▶ _Task details_: Spot each line in the records below where the word "Clinica" occurs, then copy it.

▶ _Data records_:
◇ ◇ ◇
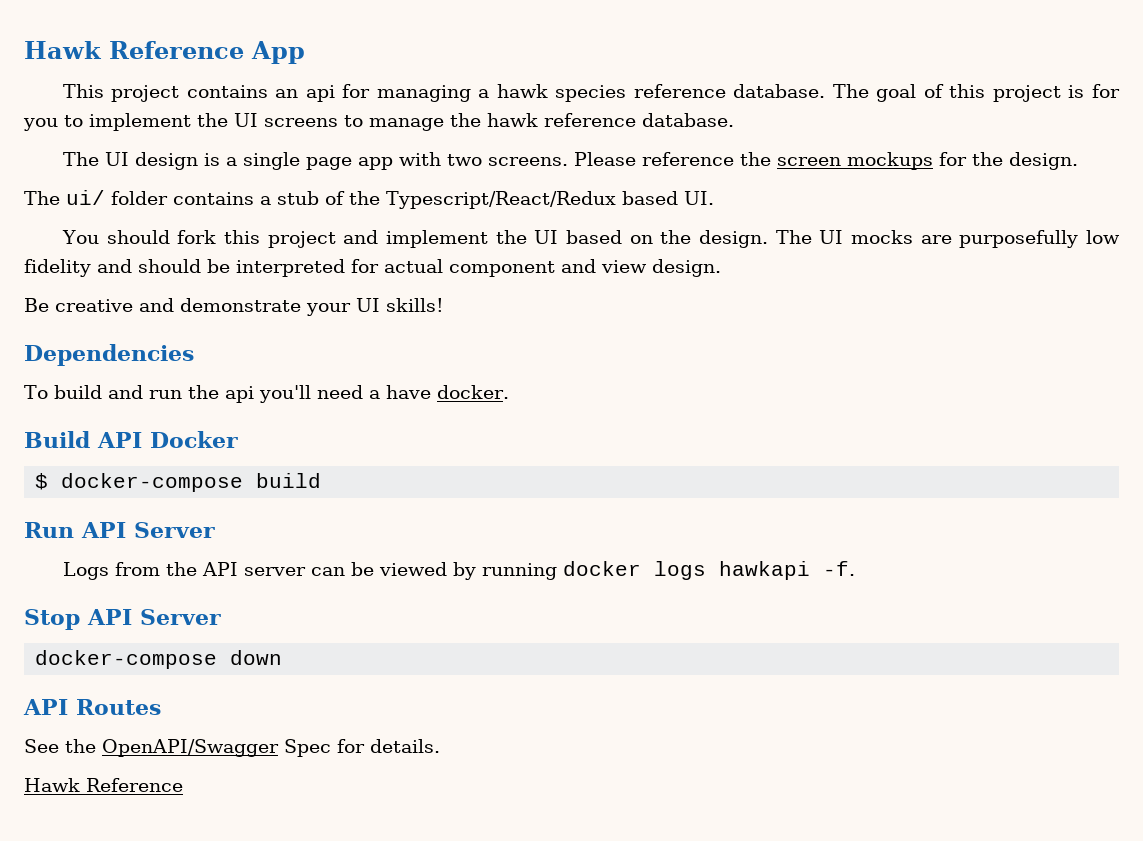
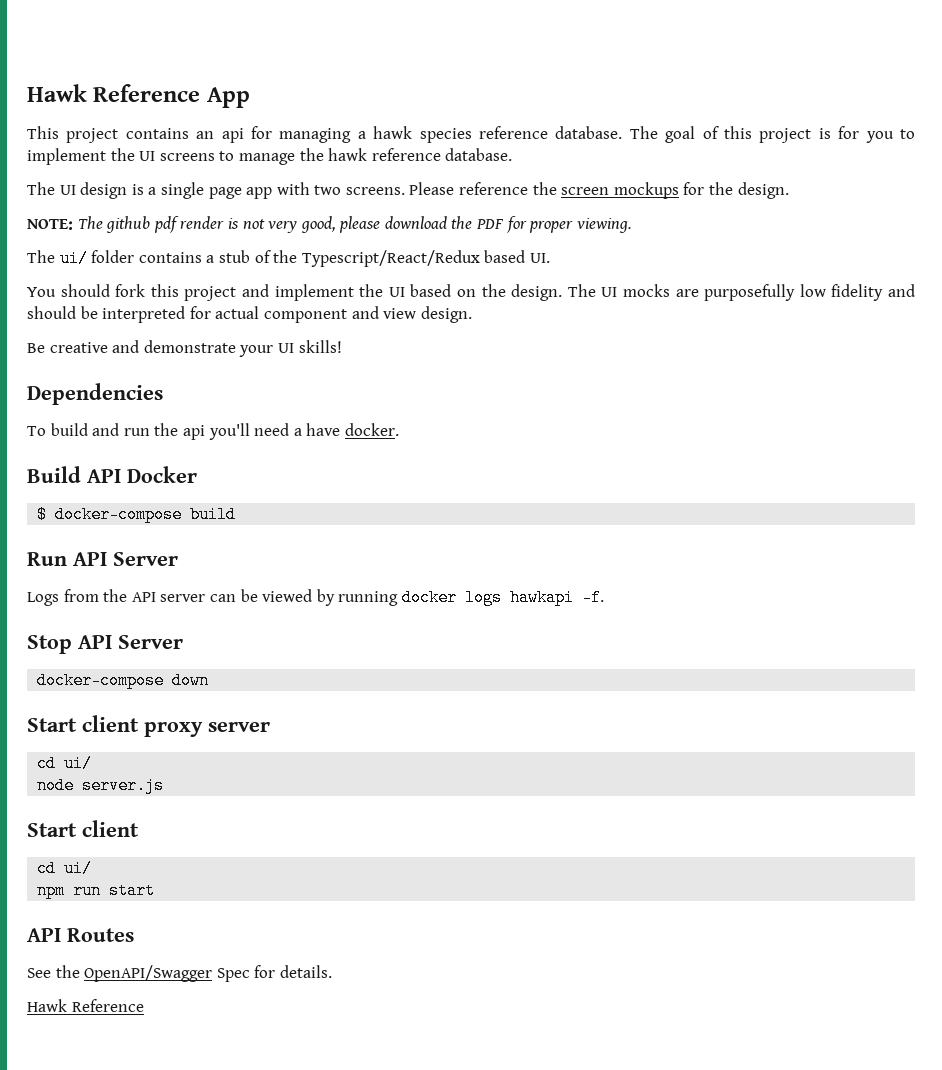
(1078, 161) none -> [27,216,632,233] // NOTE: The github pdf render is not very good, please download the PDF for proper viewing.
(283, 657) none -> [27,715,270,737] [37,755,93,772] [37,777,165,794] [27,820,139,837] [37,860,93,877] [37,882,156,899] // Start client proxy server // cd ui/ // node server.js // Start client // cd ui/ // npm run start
◇ ◇ ◇
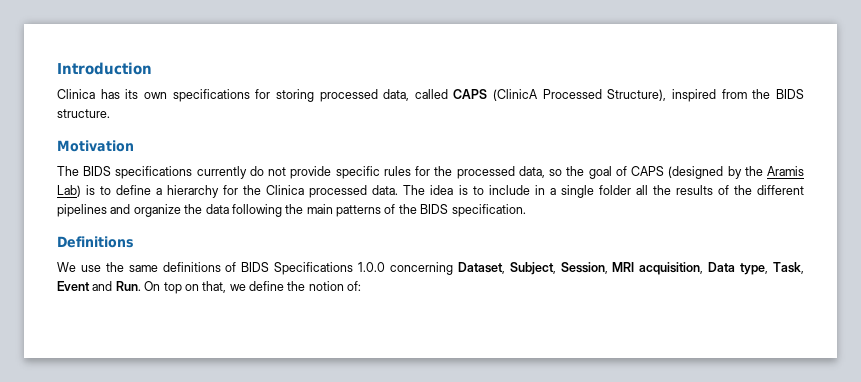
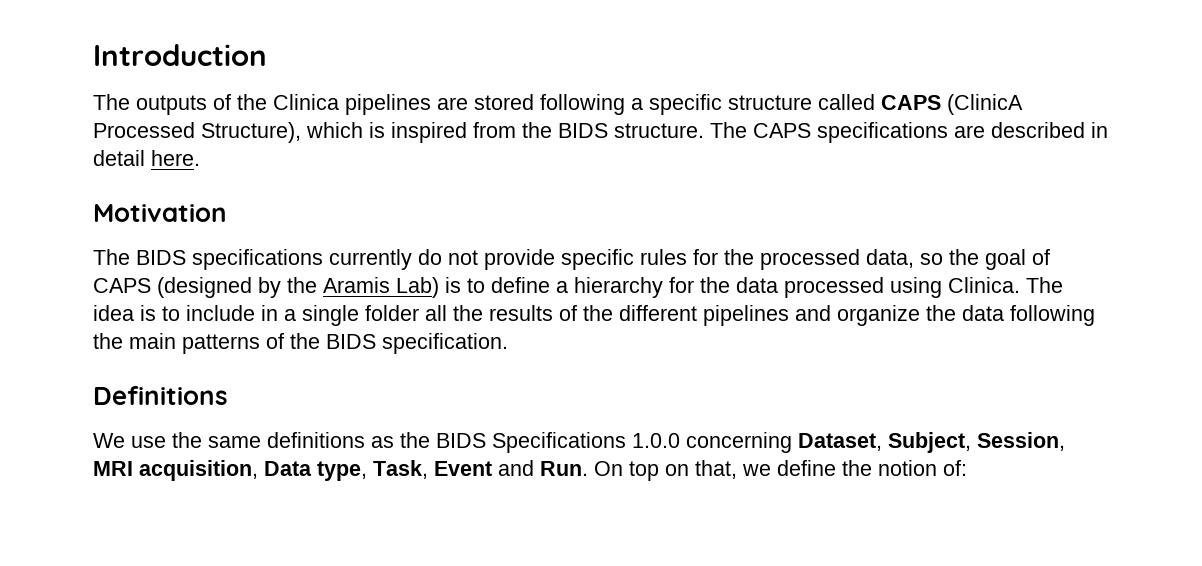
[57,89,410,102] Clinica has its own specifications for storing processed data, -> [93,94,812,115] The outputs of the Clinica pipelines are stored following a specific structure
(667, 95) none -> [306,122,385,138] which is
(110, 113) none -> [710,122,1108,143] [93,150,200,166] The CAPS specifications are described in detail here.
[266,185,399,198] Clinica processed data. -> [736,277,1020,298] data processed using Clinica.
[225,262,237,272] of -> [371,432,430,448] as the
◇ ◇ ◇
▶ _Result_:
[57,89,410,102] Clinica has its own specifications for storing processed data, -> [93,94,812,115] The outputs of the Clinica pipelines are stored following a specific structure
[266,185,399,198] Clinica processed data. -> [736,277,1020,298] data processed using Clinica.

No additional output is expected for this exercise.